India – the past years and what is next?
India is a vibrant multi-cultural nation. Representing numerous linguistic and geographical communities, an agricultural and service driven economy, a democracy supporting the precarious thread of various belief system and groupings, a significantly young country carrying the aspiration of the youth, and a country which has always been pitched to be on the path of greatness.
However, greatness does not come easy, when met with hindrances of even greater severity on every metric of growth – governance, economy, education, and health etc.
India’s unemployment rate crept up to 7-8% in 2021 - 22, highest since 1991. Data also shows that urban jobs fell by 0.9 million, salaried jobs by 6.8 million, and number of entrepreneurs fell by 3.5 million. The parliament also reported a 24% rise in suicides due to unemployment and bankruptcy, in India, in 2020. These metrics show a significant stress on all the growth-related components and can have a spiralling effect on multiple other distressful occurrences in India, at an individual, social, and socio-political level. For example, youth unemployment causes significant stress on per capita household income leading to homelessness, underemployment i.e., employment below their skill level, participating in anti-social activities, drug abuse, mental stress and illness, civil unrest, etc.

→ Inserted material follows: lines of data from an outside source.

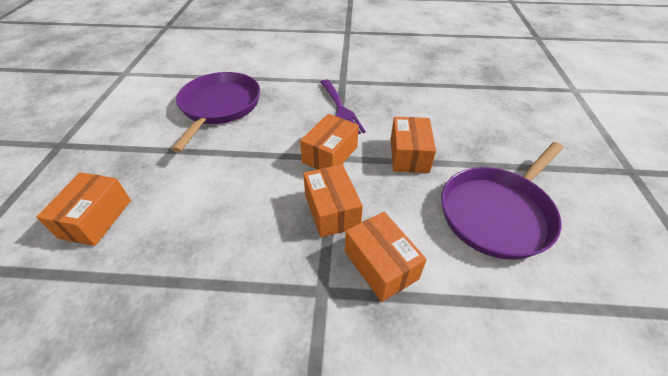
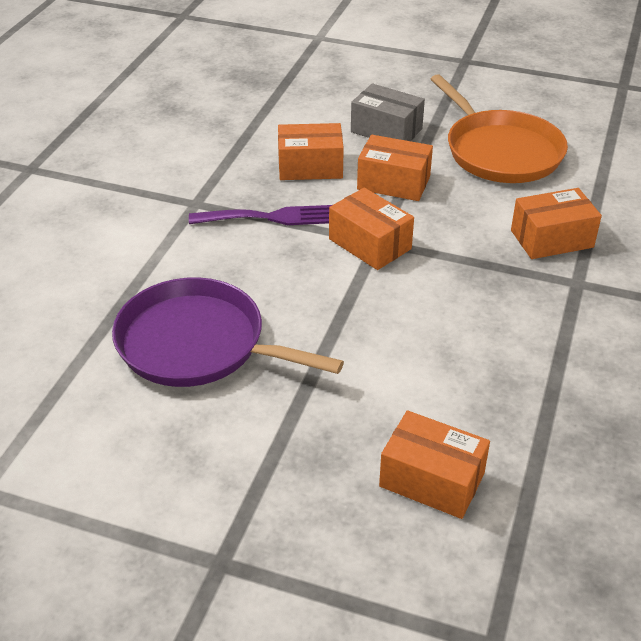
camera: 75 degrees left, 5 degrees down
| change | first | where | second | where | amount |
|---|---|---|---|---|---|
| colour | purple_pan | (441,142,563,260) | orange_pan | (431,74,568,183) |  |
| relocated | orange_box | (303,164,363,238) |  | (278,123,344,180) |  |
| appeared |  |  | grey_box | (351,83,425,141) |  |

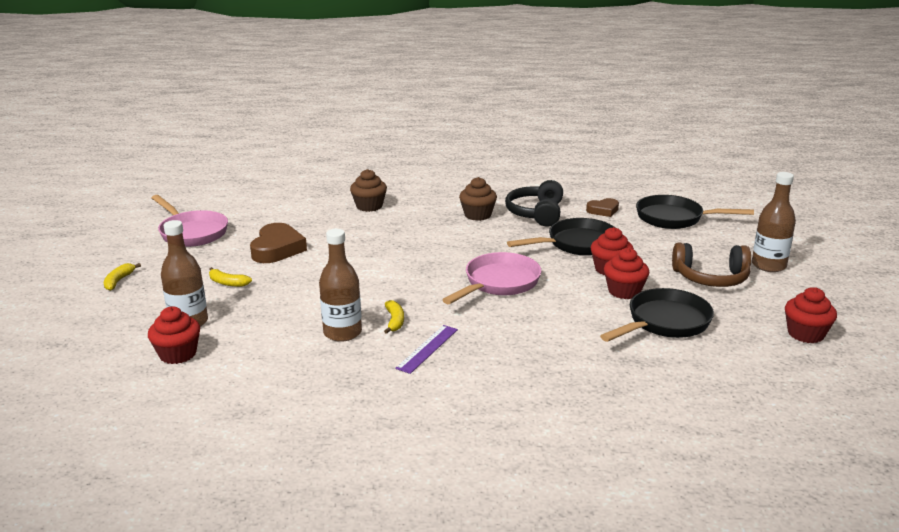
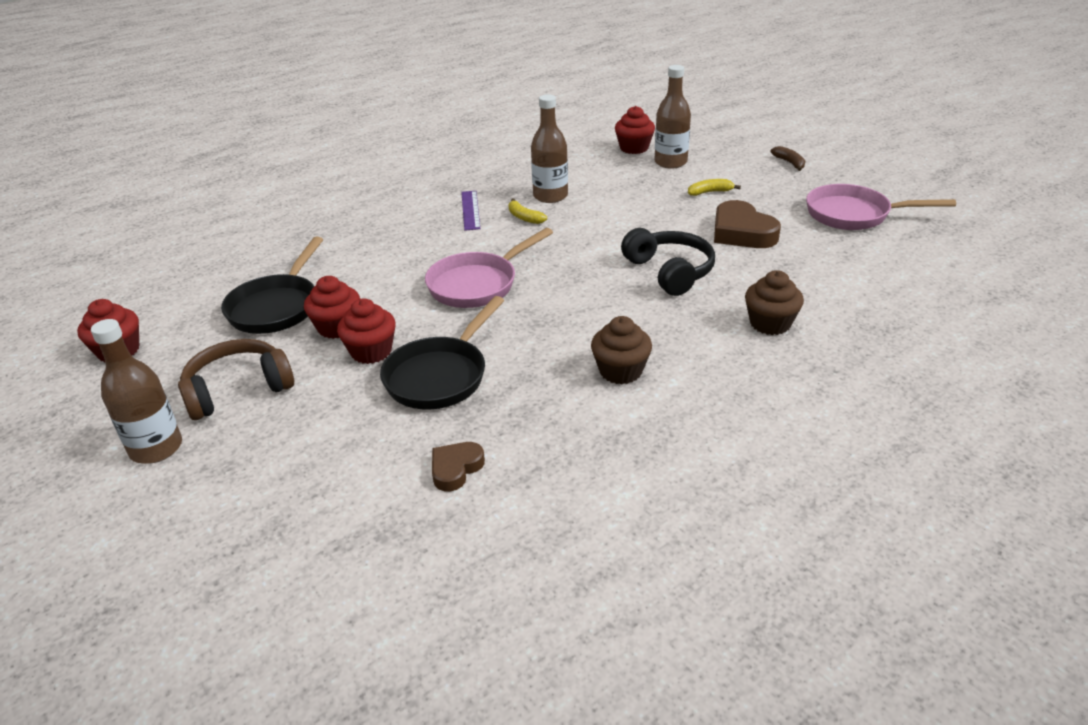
camera: 145 degrees right, 10 degrees up
| change | first | where | second | where | amount |
|---|---|---|---|---|---|
| relocated | black_headphones | (505,180,563,227) |  | (621,228,715,296) |  |
| missing | black_pan | (636,195,754,229) |  |  |  |
| spun | pink_pan | (443,252,541,304) |  | (425,228,553,308) | 45 degrees clockwise |
| colour | yellow_banana | (104,263,141,291) | brown_banana | (770,146,805,171) |  |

Multiple factors are being attributed to the above – the global pandemic causing global shutdown, changing nature of jobs, ever-widening employment gap giving rise to mass unemployment due to skill mismatch in addition to the unavailability of jobs, etc. However, are these factors going to govern the path for India in the next few years? If energy is not put in the direction of backwards change, where will India be?
Shifting the focus towards the available opportunities that have the potential to move the graph towards a positive slope, can be the only way forward for policy makers and industry alike. NASSCOM’s recent India’s Tech Industry Talent Demand – Supply analysis, 2022, reports India’s tech talent demand supply gap at 21.1% is the lowest among top tech countries such as USA, China, and UK, with a high reskillability index and a large share of adjacent tech talent. Tech Industry’s Digital Tech talent is growing 5x faster than core tech talent accounting for 30-32% of the total Technology talent. The tech Industry shows a demand growing at 11-13% CAGR with total talent demand pitched at 9.3 -9.6 million by 2026. The total projected available talent supply will be around 7.5-7.8 million, which will create a gap of 1.4-1.9 million jobs by 2026.
Additionally, India is ranked 2nd globally, with 2.14 million Annual STEM graduate supply. However, only 35% of them are deemed employable owing to a gap between market demand and talent supply. This also shows that interventions to fix this problem can significantly improve the supply side.
There is a need to focus on the available opportunities for India, to utilize this to our advantage. Decluttering and reorganization often help in relooking at how the system can be made growth driven to break the cycle of diminishing marginal return. Joseph Tainter does highlight that innovation is a way out of the dilemma of increasing complexity. New inputs to the economic system, energy subsidy or technological innovation, will often have the potential to temporarily raise the productivity.
Typically, each one of us always has a choice to choose between the option of being energy blocks of change or become the food for change. There will always be a lot of resistance to find the courage to change, unlearn, relearn, and then apply, because if we don’t then what options do we have?